• _WHAT YOU NEED TO DO_: Which lines in the material below contain the string "values"? Show each of them in full.

• _TASK DATA_:
◇ ◇ ◇ ◇ ◇ ◇ ◇
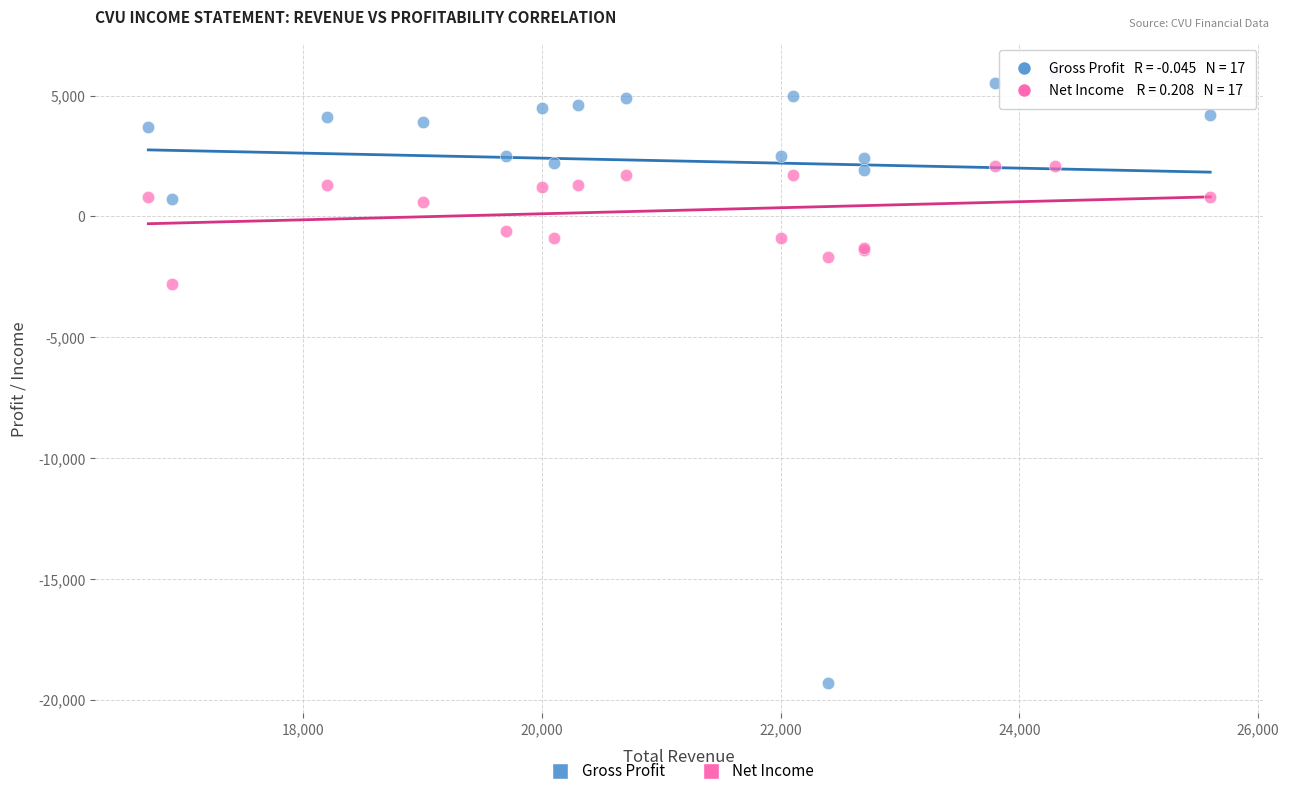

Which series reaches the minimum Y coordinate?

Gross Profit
◇ ◇ ◇ ◇ ◇ ◇ ◇
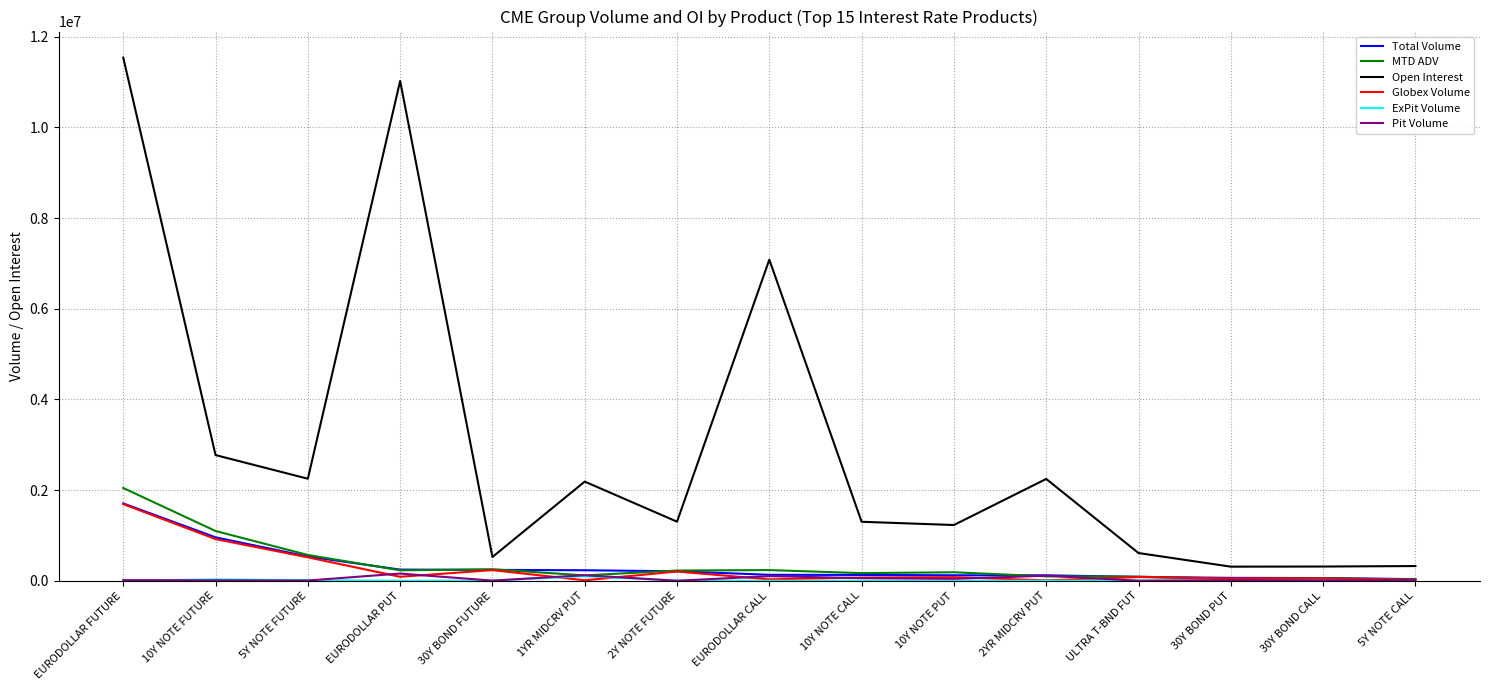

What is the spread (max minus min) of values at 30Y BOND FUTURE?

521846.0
◇ ◇ ◇ ◇ ◇ ◇ ◇
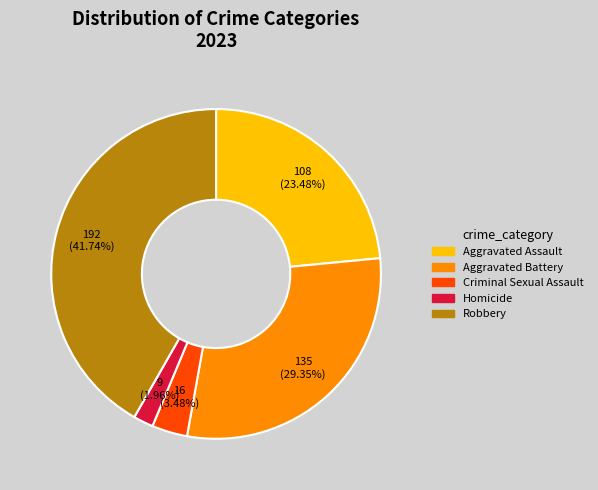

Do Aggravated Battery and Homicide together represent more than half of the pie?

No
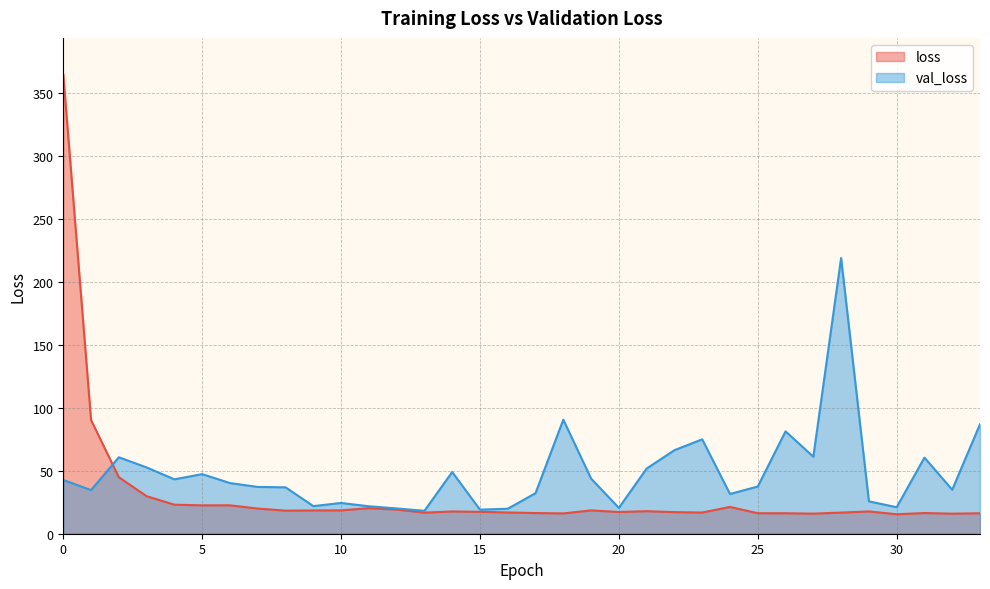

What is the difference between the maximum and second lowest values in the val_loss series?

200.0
◇ ◇ ◇ ◇ ◇ ◇ ◇
• _RESULT FOR THIS TASK_:
What is the spread (max minus min) of values at 30Y BOND FUTURE?
What is the difference between the maximum and second lowest values in the val_loss series?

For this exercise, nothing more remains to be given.